21 – Eyes of the Void

Eyes of the Void#

The impact of AI on science#

It’s hard to quantify the impact AI has had on science, especially when one isn’t an expert in every discipline it has touched. But if there is one inflection point recognized across the entire scientific community, it is AlphaFold 2: DeepMind’s model that, in 2020, demonstrated it could predict the three-dimensional structure of proteins from their amino acid sequence with accuracy high enough that the historic protein-folding problem could be considered essentially solved.

The specific downstream impact of this technology—for example, which concrete drugs it has enabled—goes beyond my area of expertise, but its importance is indisputable. Its scientific publication has accumulated close to 40,000 citations and has received the most prestigious scientific recognition in the world.

In October 2024, something unexpected happened. The Royal Swedish Academy of Sciences awarded two Nobel Prizes related to advances in artificial intelligence.
The first, in Physics, went to John Hopfield and Geoffrey Hinton for the invention of Hopfield networks and Boltzmann machines. The decision was widely criticized: many felt these advances had little direct relevance to physics and only limited impact on modern AI.

The second Nobel, in Chemistry, went to David Baker, Demis Hassabis, and John Jumper for their work on protein design and structure prediction. Here, by contrast, there was broad consensus: AlphaFold had transformed structural biology.

Below are some of the most relevant AI models applied to science since then. All of them were trained to solve specific tasks; they are not general models:

  • AlphaFold 3 (DeepMind, May 2024): extends structural prediction to DNA, RNA, ligands, and molecular complexes.
  • AlphaChip (DeepMind, September 2024): designs chips by automatically optimizing performance and area.
  • MatterGen (Microsoft, January 2025): a generative model that proposes new crystalline materials conditioned on desired properties.
  • Metagene (Metagene.ai, January 2025): a foundational model for global genomic surveillance using environmental DNA.
  • AlphaEvolve (DeepMind, May 2025): an agent that discovers new algorithms via evolution and automated evaluation.
  • Chai-2 (Chai Discovery, June 2025): a system that designs antibodies entirely from scratch with a high success rate.
  • AlphaEarth (DeepMind, August 2025): a geospatial model that acts as a “virtual satellite” to monitor the planet.
  • GPT-4b micro (OpenAI, August 2025): a biological model for protein design and longevity research.

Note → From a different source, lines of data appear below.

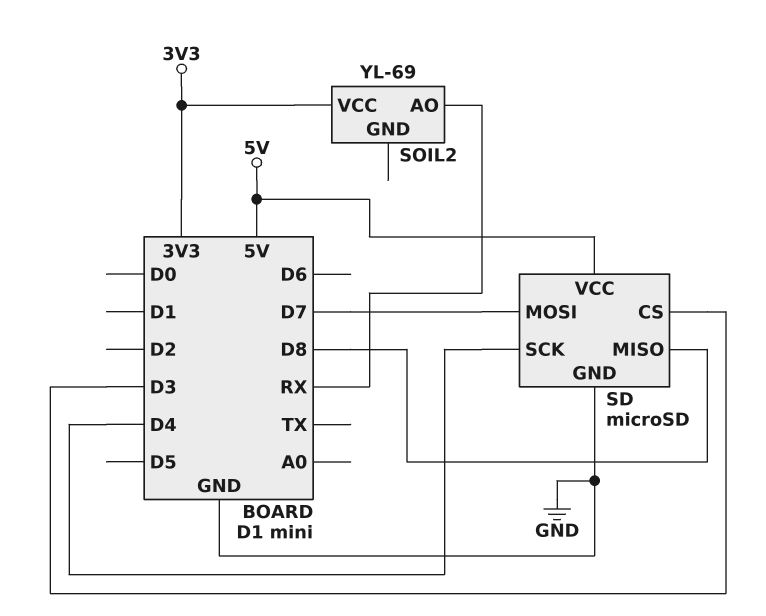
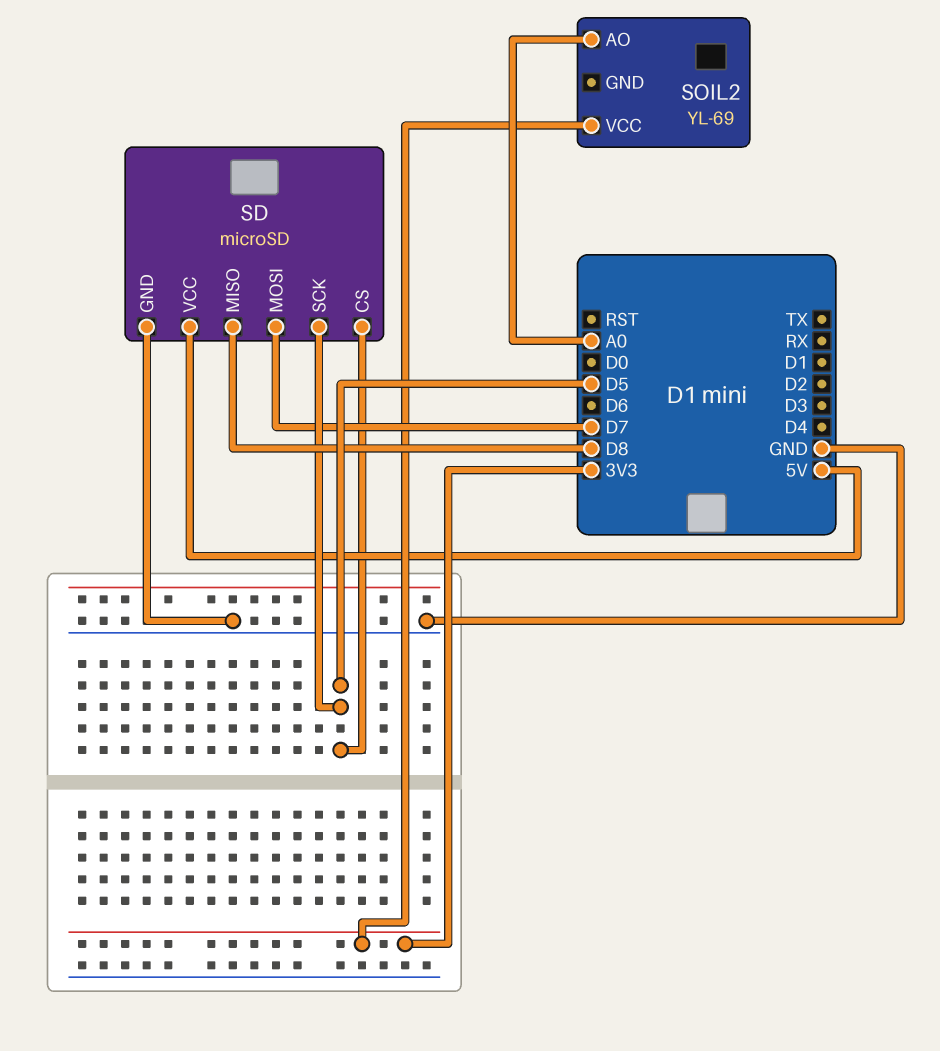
SD pin CS: D3 -> D5
SD pin SCK: D4 -> D5
SOIL2 pin AO: RX -> A0

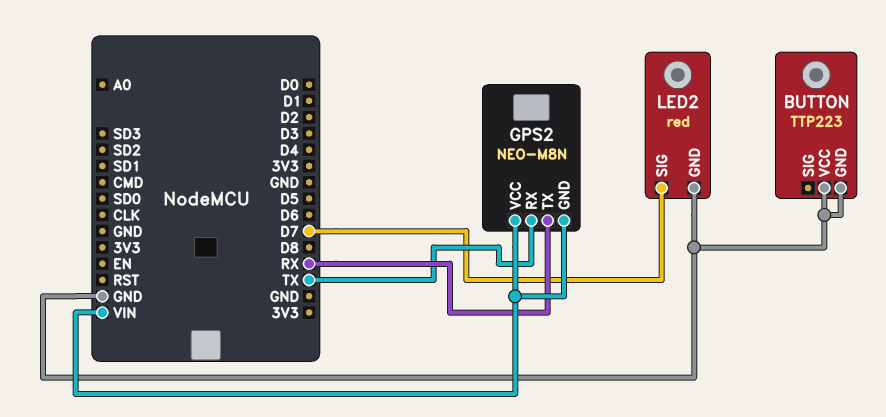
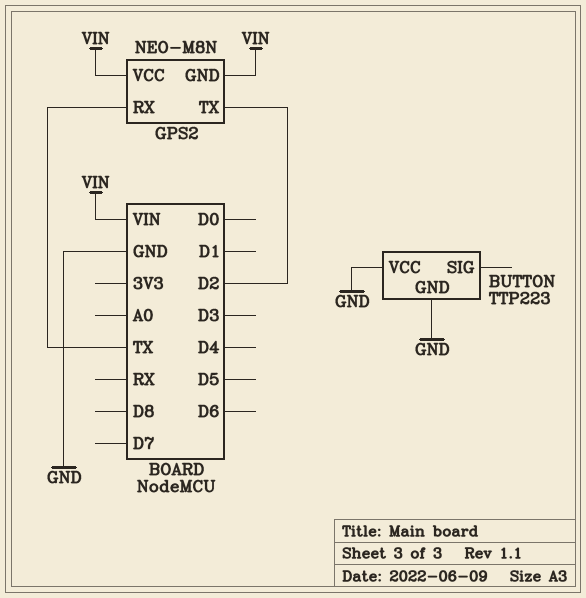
GPS2 pin TX: RX -> D2
LED2: red -> none
LED2 pin GND: GND -> none
LED2 pin SIG: D7 -> none

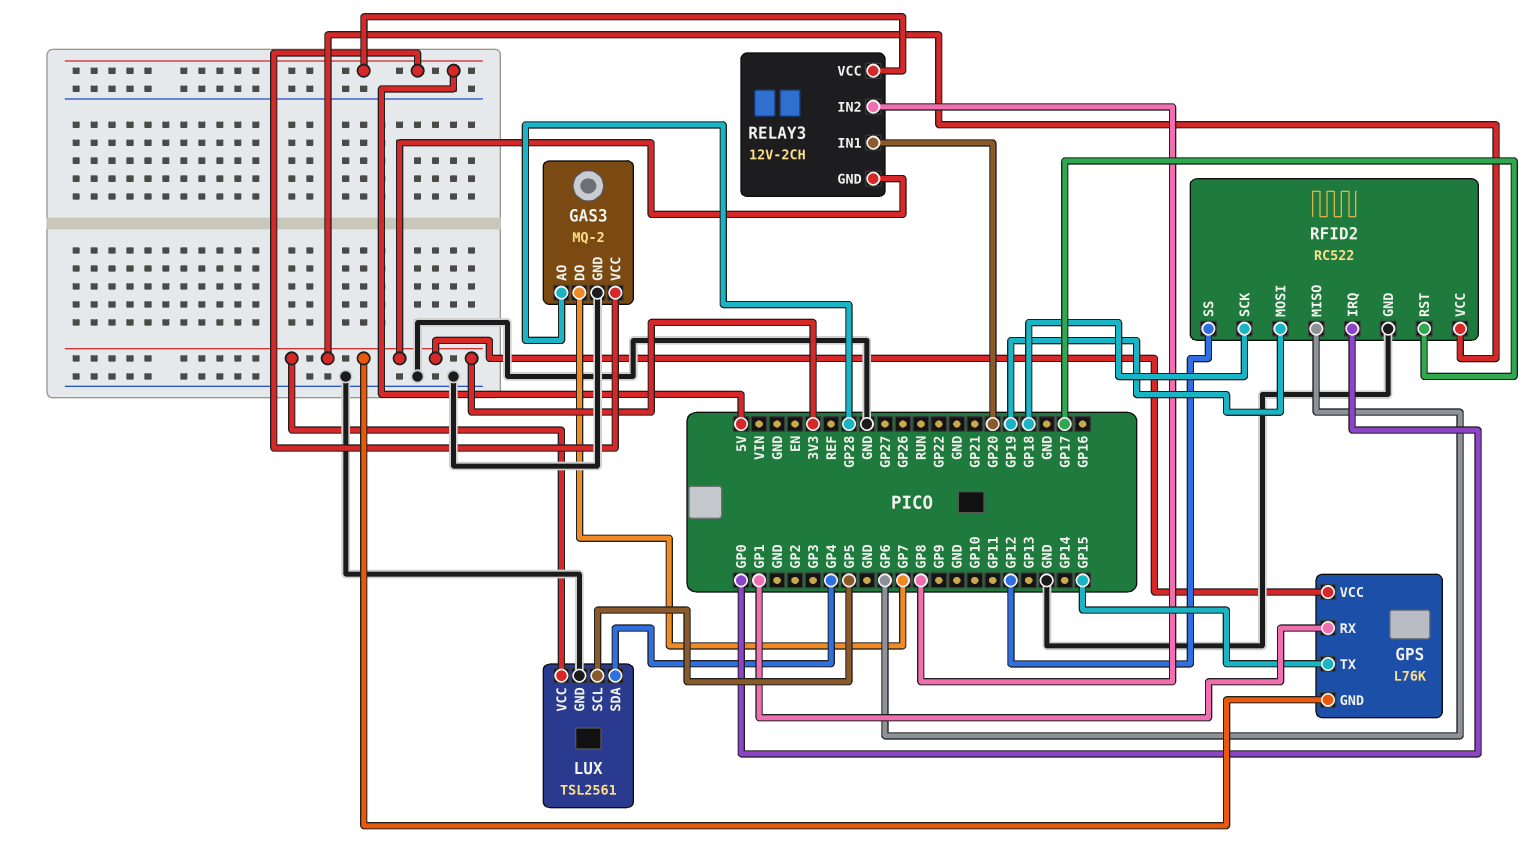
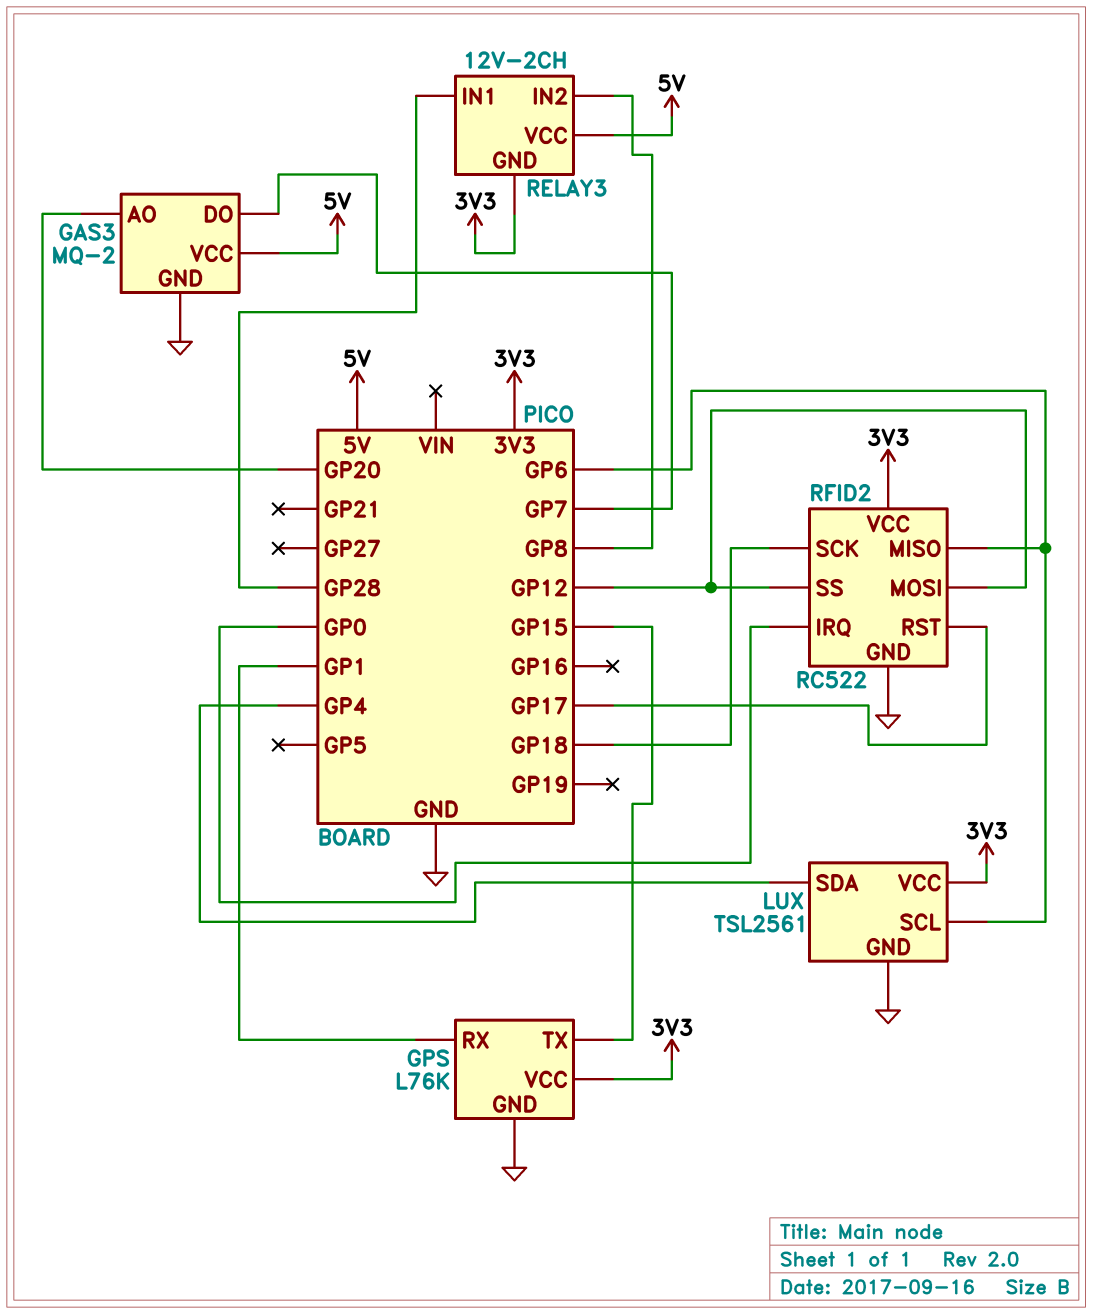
GAS3 pin AO: GP28 -> GP20
GPS pin GND: 3V3 -> GND
LUX pin SCL: GP5 -> GP6
RELAY3 pin IN1: GP20 -> GP28
RFID2 pin MOSI: GP19 -> GP12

The first steps toward superintelligence?#

There is broad agreement that the highest expression of human intelligence manifests in science. We don’t usually think the smartest person in the world is a comedian or a political pundit, but rather a physicist, a mathematician, a scientist: Newton, Einstein, and so on.

For that reason, when we talk about super-intelligence, we tend to assume it must prove itself by surpassing the best humans in the tasks we consider most intellectually demanding.

During the second half of 2025, OpenAI launched a campaign to demonstrate exactly that: that its models possessed capabilities comparable to—or even exceeding—those of the best humans in formally difficult disciplines. They took several experimental models and entered them into real competitions.

The first was the IMO, the International Mathematical Olympiad (high-school level). Their experimental model achieved a gold medal. (Google also won gold that year.)

The second was the IOI, the International Olympiad in Informatics (university level). Once again, OpenAI’s model won a gold medal. (Google repeated the feat.)

The third had no age limit: AtCoder, in the heuristics category—one of the most demanding programming competitions in the world. OpenAI’s experimental model achieved second place, losing by a very small margin to the best human participant… who, coincidentally, was a former OpenAI employee.

These results generated great surprise on one side and significant criticism on the other. The methodology is not public: we don’t know how much humans intervene through prompting, answer selection, how many samples are generated, or how many tokens are consumed. In the end, no one audits OpenAI, and the company is not transparent about the details behind these achievements. But even if many use these arguments to downplay their importance, it’s hard to deny that the overall vibe strongly echoes Kasparov vs. Deep Blue.

In parallel, several startups announced that their agents had achieved previously unknown mathematical discoveries. Math Inc claimed to have solved the Terry Tao & Alex Kontorovich Strong Prime Number Theorem in just three weeks. It was also announced that Erdős problem #339 had been solved by ChatGPT Pro, and #124 by Aristotle, another specialized agent.